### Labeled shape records
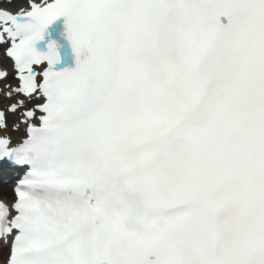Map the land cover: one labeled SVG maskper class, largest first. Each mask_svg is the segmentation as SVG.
I'll return each instance as SVG.
<instances>
[{"label":"snow or ice","instance_id":"6c2138e0","mask_svg":"<svg viewBox=\"0 0 264 264\" xmlns=\"http://www.w3.org/2000/svg\"><path fill=\"white\" fill-rule=\"evenodd\" d=\"M4 60L0 264H264V0H0Z\"/></svg>","mask_w":264,"mask_h":264},{"label":"bare ground","instance_id":"6f19581e","mask_svg":"<svg viewBox=\"0 0 264 264\" xmlns=\"http://www.w3.org/2000/svg\"><path fill=\"white\" fill-rule=\"evenodd\" d=\"M7 63L6 60H4L2 63H0L1 66H5ZM13 118V117H12ZM14 119V118H13ZM5 198H12V188L5 186L0 188V199H5Z\"/></svg>","mask_w":264,"mask_h":264}]
</instances>
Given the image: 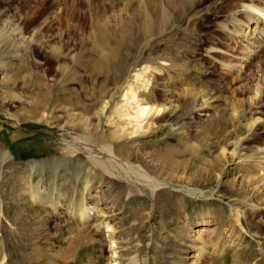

### What to work on
Repeat the labeled shape records above word for word, leaving out the pictures.

### Final answer
Map the land cover: one labeled SVG maskper class, largest first. Each mask_svg is the segmentation as SVG.
I'll return each instance as SVG.
<instances>
[{"label":"snow or ice","instance_id":"6c2138e0","mask_svg":"<svg viewBox=\"0 0 264 264\" xmlns=\"http://www.w3.org/2000/svg\"><path fill=\"white\" fill-rule=\"evenodd\" d=\"M4 60L0 264H264V0H0Z\"/></svg>","mask_w":264,"mask_h":264},{"label":"bare ground","instance_id":"6f19581e","mask_svg":"<svg viewBox=\"0 0 264 264\" xmlns=\"http://www.w3.org/2000/svg\"><path fill=\"white\" fill-rule=\"evenodd\" d=\"M7 63L6 60H4L2 63H0L1 66H5ZM13 118V117H12ZM14 119V118H13ZM5 198H12V188L5 186L0 188V199H5Z\"/></svg>","mask_w":264,"mask_h":264}]
</instances>
Given the image: 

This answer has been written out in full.